The Reformation is ignored, or dismissed in some cavalier fashion. Frank Schaeffer writes in an extensive section about its errors: ‘The leaders of the so called Reformation began their process of reform with a desire to eradicate rampant corruption from the Latin Church. But then they and their followers went much further and opened the door to a permanent state of skepticism and even atheism that has been the hallmark of our inhumane individualistic Western culture ever since’ (p.82).

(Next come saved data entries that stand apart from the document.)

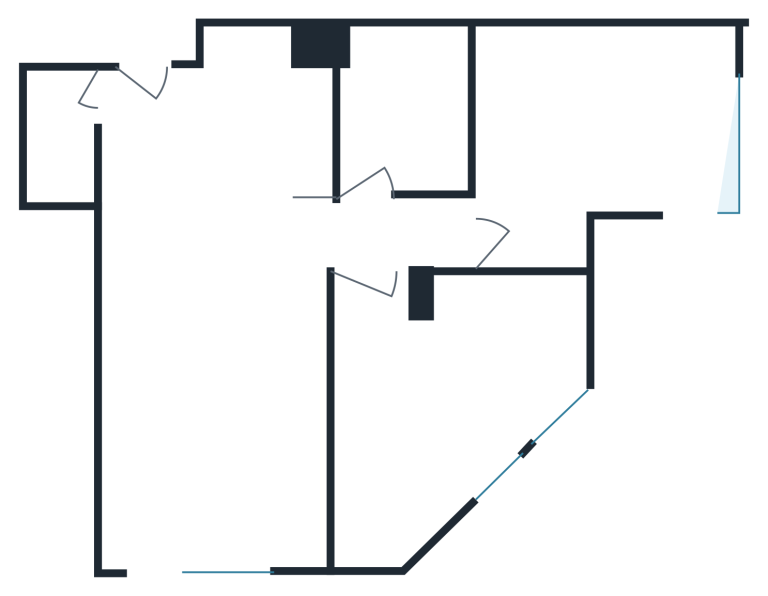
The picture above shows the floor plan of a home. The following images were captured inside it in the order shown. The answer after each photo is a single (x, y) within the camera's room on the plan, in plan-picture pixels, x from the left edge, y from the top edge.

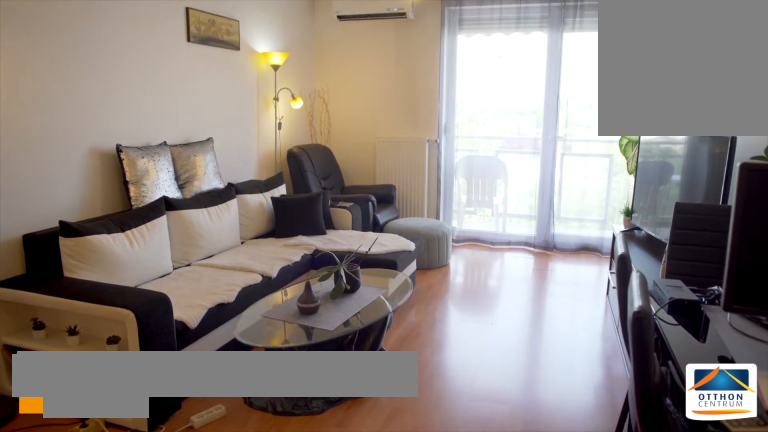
(212, 404)
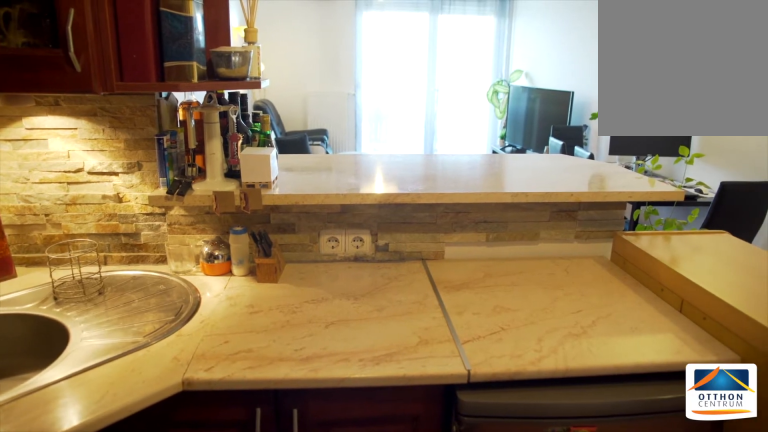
(211, 165)
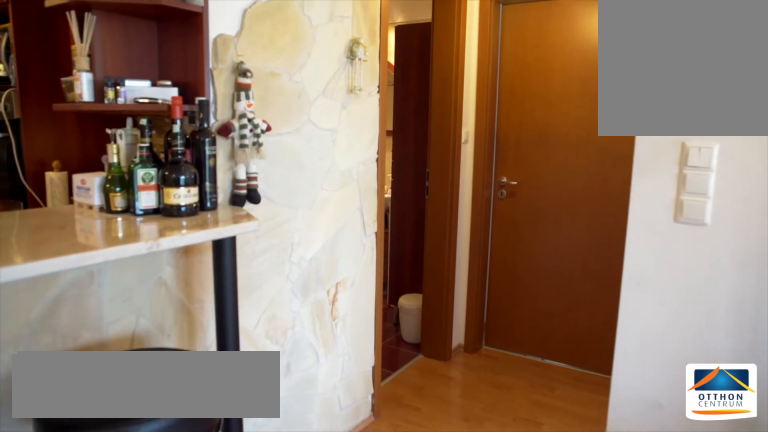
(323, 242)
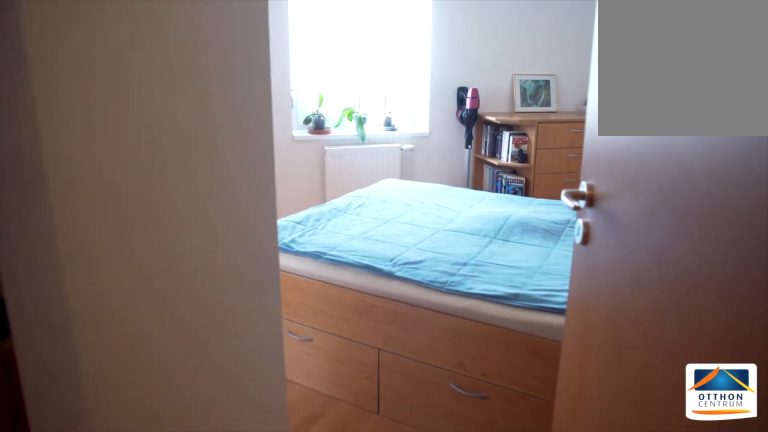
(322, 243)
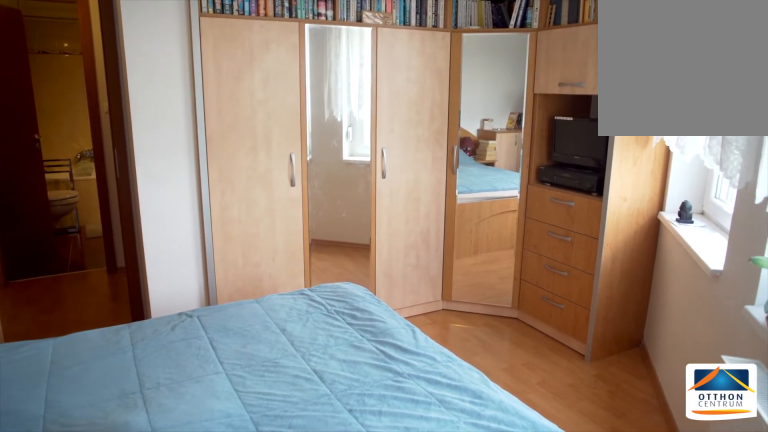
(450, 404)
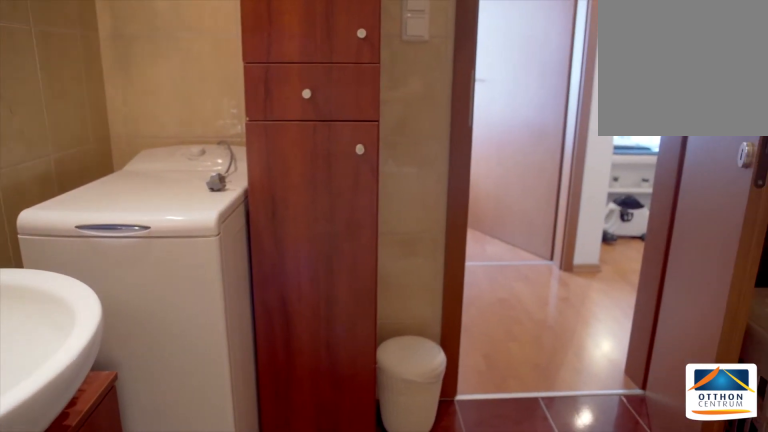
(401, 112)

Schaeffer IV is urging us to leap over fifteen hundred years of church history to feast at the glowing scene of this idealized patristic church. The Early Fathers are treated as being supremely holy in spirituality, and infallible in the ministry and liturgies which they introduced into church life, but those other views of theirs on women, the family, monasticism and ethics are ignored. Augustine, the greatest of all the early church leaders, had no influence at all on the Eastern Church. ‘Meanwhile,’ says Dr Gillis Harp, a Canadian history professor in Nova Scotia, ‘those messy Reformation debates about justification, the nature of the ministry, or of the sacraments are glossed over. By all means, evangelicalism can benefit from some healthy self-criticism, but let it be historically informed, biblically-based, and scholarly, not simply driven by partisan agendas or romantic antiquarianism. Otherwise, we may be in danger of selling our birthright for a mess of potage.’